Mental Health Awareness Week is drawing to a close and I’m left wondering how quickly this year’s message – be kind – will be forgotten.

A group of women laughing

Photo by Andrea Piacquadio on Pexels.com

There are some lovely lockdown stories about people fetching food for elderly neighbours, leaving free books outside for people to take and raising money for NHS charities. Long may this continue.

But I’m not certain that it will. How many of us will remember to be kind when we return to a ‘normal’ life when everyone can go out to the shops or visit friends and relatives? Will we remember the period of time when we stayed at home in order to protect each other from the virus?

One specific area that needs to remind itself about kindness is social media. There are days when I have to avoid Twitter entirely to save myself from going completely mad. There is so much negativity and trash-talking that it’s enough to drag you down into a pit of misery.

What really gets me is those people who do not practise what they preach. They urge others to be kind, to say nice things to each other and be mindful of the fact that someone may be having a bad day and saying something nasty will make them may make them feel worse. But recently I had to unfollow one of those people for a sickening display of hypocrisy. Someone had written an article she disagreed with and she responded by calling the person ‘scum’. No other context, no explanation, just that one word. What would she have said if someone did that to her?

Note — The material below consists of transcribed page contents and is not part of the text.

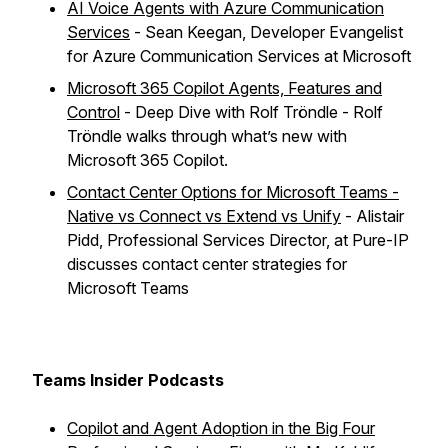
AI Voice Agents with Azure Communication
Services
- Sean Keegan, Developer Evangelist
for Azure Communication Services at Microsoft
Microsoft 365 Copilot Agents, Features and
Control
- Deep Dive with Rolf Tröndle - Rolf
Tröndle walks through what’s new with
Microsoft 365 Copilot.
Contact Center Options for Microsoft Teams -
Native vs Connect vs Extend vs Unify
- Alistair
Pidd, Professional Services Director, at Pure-IP
discusses contact center strategies for
Microsoft Teams
Teams Insider Podcasts
Copilot and Agent Adoption in the Big Four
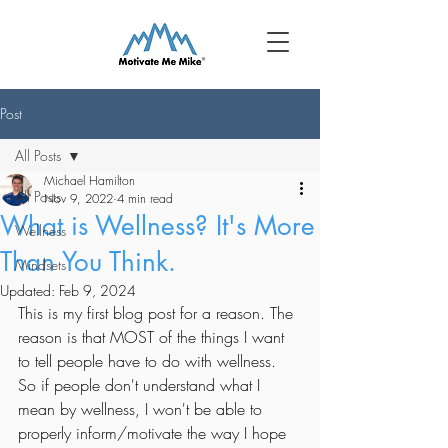
Post
All Posts
Michael Hamilton
All Posts
Nov 9, 2022
4 min read
What is Wellness? It's More
Wellness
Than You Think.
Mindsets
Updated:
Feb 9, 2024
This is my first blog post for a reason. The 
reason is that MOST of the things I want 
to tell people have to do with wellness. 
So if people don't understand what I 
mean by wellness, I won't be able to 
properly inform/motivate the way I hope 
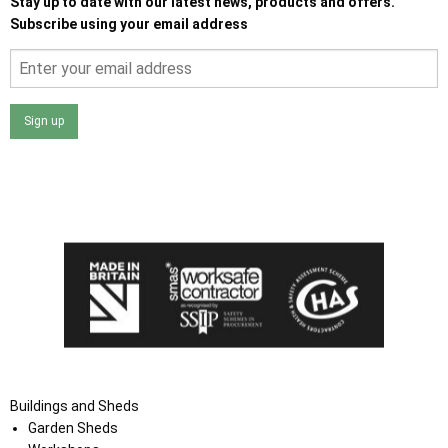
Stay up to date with our latest news, products and offers.
Subscribe using your email address
Sign up
I agree that my data will be used and stored as outlined in
the Terms and Conditions on the Ace Sheds website.
Buildings and Sheds
Garden Sheds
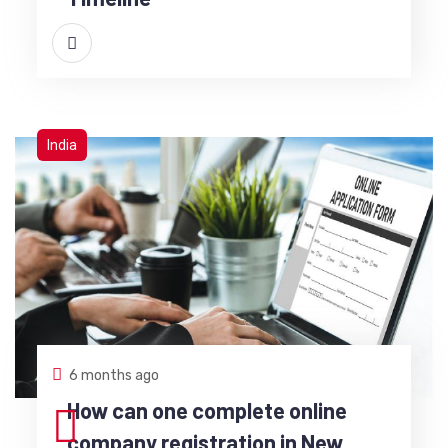
India
6 months ago
How can one complete online
company registration in New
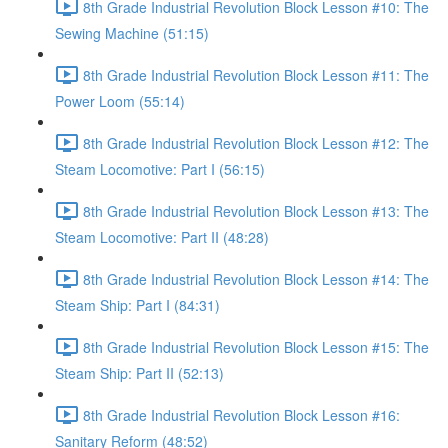
8th Grade Industrial Revolution Block Lesson #10: The
Sewing Machine (51:15)
8th Grade Industrial Revolution Block Lesson #11: The
Power Loom (55:14)
8th Grade Industrial Revolution Block Lesson #12: The
Steam Locomotive: Part I (56:15)
8th Grade Industrial Revolution Block Lesson #13: The
Steam Locomotive: Part II (48:28)
8th Grade Industrial Revolution Block Lesson #14: The
Steam Ship: Part I (84:31)
8th Grade Industrial Revolution Block Lesson #15: The
Steam Ship: Part II (52:13)
8th Grade Industrial Revolution Block Lesson #16:
Sanitary Reform (48:52)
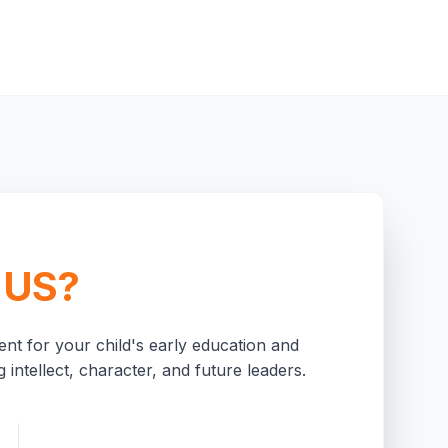
 US?
nt for your child's early education and
 intellect, character, and future leaders.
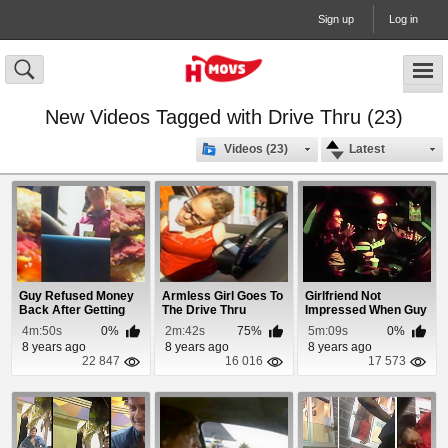
Sign up
Log in
New Videos Tagged with Drive Thru (23)
Videos (23)
Latest
Guy Refused Money
Armless Girl Goes To
Girlfriend Not
Back After Getting
The Drive Thru
Impressed When Guy
Raw Burger
Proposes at
4m:50s
0%
2m:42s
75%
5m:09s
0%
McDona...
8 years ago
8 years ago
8 years ago
22 847
16 016
17 573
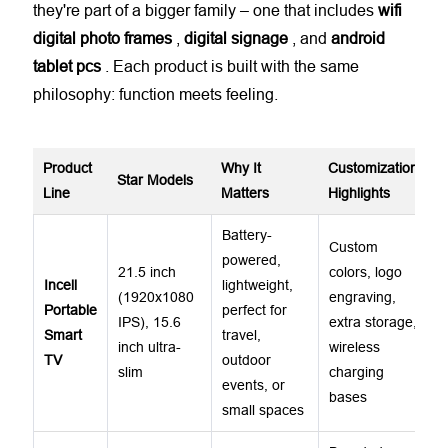
they're part of a bigger family – one that includes
wifi
digital photo frames
,
digital signage
, and
android
tablet
pcs
. Each product is built with the same
philosophy: function meets feeling.
Product
Why It
Customization
Star Models
Line
Matters
Highlights
Battery-
Custom
powered,
21.5 inch
colors, logo
Incell
lightweight,
(1920x1080
engraving,
Portable
perfect for
IPS), 15.6
extra storage,
Smart
travel,
inch ultra-
wireless
TV
outdoor
slim
charging
events, or
bases
small spaces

I try to be kind. I don’t always manage it, but I always try to ask myself how I would feel if someone reacted to me in that way. There are often times when I’ll start to write a tweet in anger and then ask myself if it’s even worth it. It’s hard not to retaliate when someone is mean about you, or someone you care about, but usually it just hurts you to hang onto that feeling.

The danger with social media is that you’re a step removed from people. It would be a lot harder to walk up to the person and say what you’ve said in a tweet to their face. You may even think twice before saying it. Remember, just as there’s a person behind what you tweet, there’s a person behind the tweets you read.

One thing I hope people take away from Mental Health Awareness Week is something that a friend said to me (paraphrasing a well-known slogan from Dogs Trust), kindness is for life, not just a week. It’s all about paying it forward and you never know when you might need kindness from someone else.